しかし明治に入って世の中が移り変わり、かつての武家地に町人が住み始めます。またこの流れに、交通の便が良かったことも相まって、繁華街として栄えていきました。
関東大震災後は、繁華街の賑わいが銀座・渋谷・新宿などに移り、また戦時中の空襲によってまちが焼失するなど、神楽坂は一時期下火の時期を迎えましたが、戦後の闇市規制も相まって、神楽坂は花街として復興してきました。

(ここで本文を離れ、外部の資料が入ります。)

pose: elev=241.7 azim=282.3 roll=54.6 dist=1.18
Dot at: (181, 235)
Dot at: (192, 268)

本多横丁から横道に入ったところにあるかくれんぼ横丁では、料亭などの立地にその歴史を伺い知ることができます。
またこの「かくれんぼ横丁」、本多横丁とは“互”の字を鏡写しにしたような位置関係にあり、反対側へ抜けるには2通りの道があります。



かくれんぼ横丁から早稲田通りに戻ると、
いったん坂が緩やかになる辺りまで下って、脇道に逸れました。

脇道から商業ビルの裏に回りこむと、道は緩やかな左カーブをなぞるように、徐々に高さを増していきます。そして足元からは何やら水の流れる音が……?
勘のいい方はここでお気づきでしょう。

この道の下には暗渠が通っており、これは、若宮八幡神社の先で少しだけ触れた、あの窪みに繋がっているのです。
(もっとも、この流れがさかのぼれるのは先ほどのT字路まで。
その先は宅地化されてしまい、痕跡を辿ることは難しくなっています。
ちなみに、この道沿いにはかつて、泉鏡花・北原白秋が住んでいた家がありました)



また、この道の脇に建つ銭湯「熱海湯」には、
河道跡であったこと示すヒントともいえる、
コインランドリーが併設されています。

熱海湯はかつて芸者らが入浴して身支度を整え、銭湯脇の“熱海湯階段”を通って、早稲田通り北側の花街に向かったという話が残っています。
このため熱海湯階段には、“芸者小道”との別名もついています。




風情のある熱海湯階段を上ったちりけん一同は、再び早稲田通りに出て、本日の解散場所・飯田橋駅へ。
早稲田にいる学生にとって普段馴染みのない、馬場の反対側をめぐる巡検はここで終わりです。